# EXERCISE TASKS
1. In the market commentary, what real GDP growth rate for the first quarter is the Atlanta Federal Reserve's GDPNow model pointing to?
2. Condense the paragraph of the market commentary beginning "Economists expect a small downward revision" into a short bulleted list that keeps its main facts.
3. Carry on the market commentary from its final sentence, writing a few more sentences in the same style.

START SELECTION

Good morning. The dollar is gaining strength before the North American open, bolstered by a broad-based worsening in risk appetite as investors lower expectations for how much the Federal Reserve is likely to lower rates. Equity futures are suffering losses in premarket trading, Treasury yields are steady, and both major oil benchmarks are slipping as US inventories continue to build.
Economists expect a small downward revision in fourth quarter gross domestic product when the Bureau of Economic Analysis publishes updated numbers this morning. The first iteration pointed to the economy expanding at a 3.3 percent seasonally adjusted annual rate, but downward adjustments in retail sales, published since the initial estimate, could weaken the personal consumption component and drag the headline slightly lower to 3.2 percent or so.
Yet the American economy remains astonishingly strong. After a series of better-than-expected data releases through the first two months of the year, the Atlanta Federal Reserve’s GDPNow forecasting model is pointing to a 3.2-percent annualized expansion in real gross domestic product during the first quarter, up from 2.9 percent previously.
Subcomponent contributions to GDPNow real gross domestic product forecasts, %
The gap between market expectations and the central bank’s last “dot plot” summary of economic projections has narrowed materially, reducing the likelihood of an extreme reaction to tomorrow’s January inflation data. Investors now expect three rate cuts in 2024, matching the median estimate submitted by Fed officials in December.

END SELECTION
START DATA BLOCK

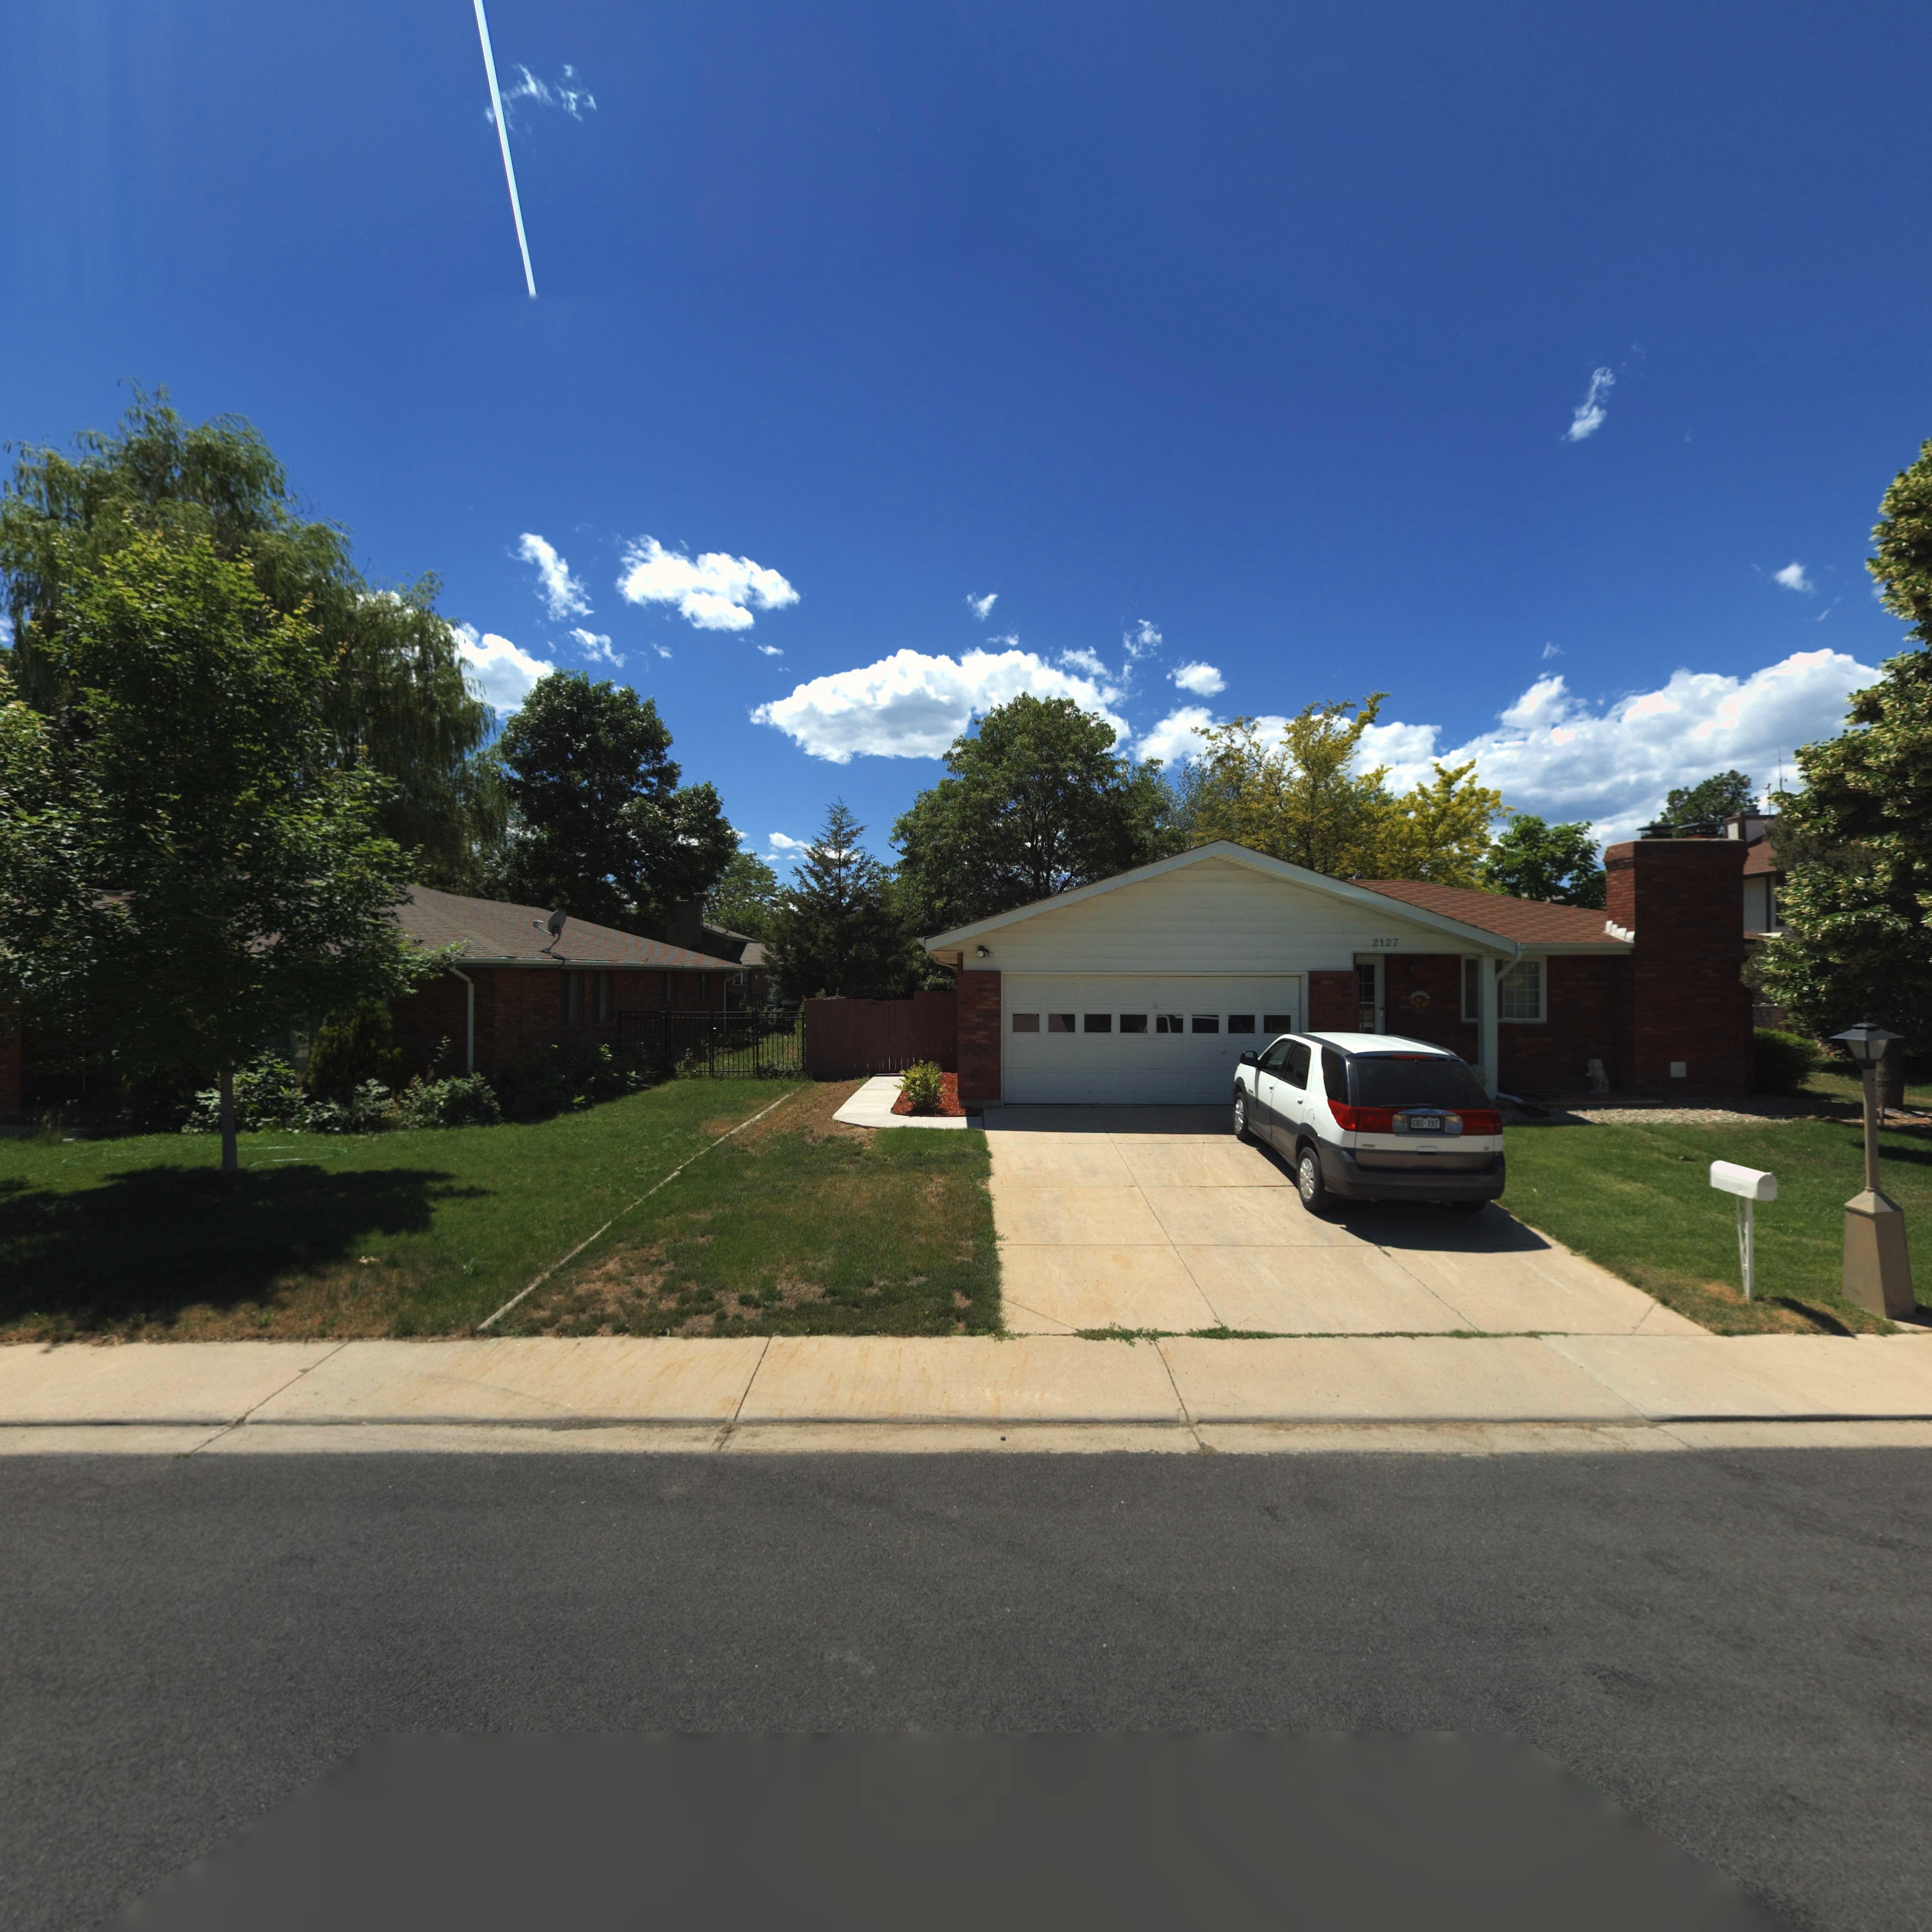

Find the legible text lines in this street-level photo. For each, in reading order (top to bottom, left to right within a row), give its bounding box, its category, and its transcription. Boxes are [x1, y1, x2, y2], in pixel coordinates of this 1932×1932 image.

[1372, 938, 1400, 946] StreetNumber: 2127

END DATA BLOCK

# ANSWERS
1. A 3.2 percent annualized expansion, up from 2.9 percent previously.

2.
- Economists expect a small downward revision to fourth-quarter GDP in the Bureau of Economic Analysis's updated figures this morning.
- The first estimate showed a 3.3 percent seasonally adjusted annual growth rate.
- Downward adjustments to retail sales, published since then, could weaken personal consumption.
- That could pull the headline figure down to about 3.2 percent.

3.
The euro area remains a study in contrasts. An update published this morning showed the European Commission’s euro area sentiment indicator sliding unexpectedly in February, with respondents in the manufacturing and services sectors turning more depressed even as consumer confidence saw a small improvement – diminishing hopes for a recovery in growth. The European Central Bank is now expected to deliver almost 100 basis points in easing through the course of the year, outpacing the Fed in cutting rates.
Ahead today: Canada will drop updated numbers on job postings and wage growth, but the stale nature of the data should leave markets largely unmoved. Federal Reserve speakers will include Atlanta’s Bostic, Boston’s Collins, and New York’s Williams. And Mexico will release its quarterly inflation report, with the growth outlook likely to see downward revisions even as inflation projections remain stable.
Still Ahead
WEDNESDAY
Canada’s December Survey of Employment, Payrolls, and Hours is unlikely to move markets, but will be closely parsed for evidence of cooling in the labour market, with job openings and wage growth numbers coming in for particularly close scrutiny. (08:30 EDT)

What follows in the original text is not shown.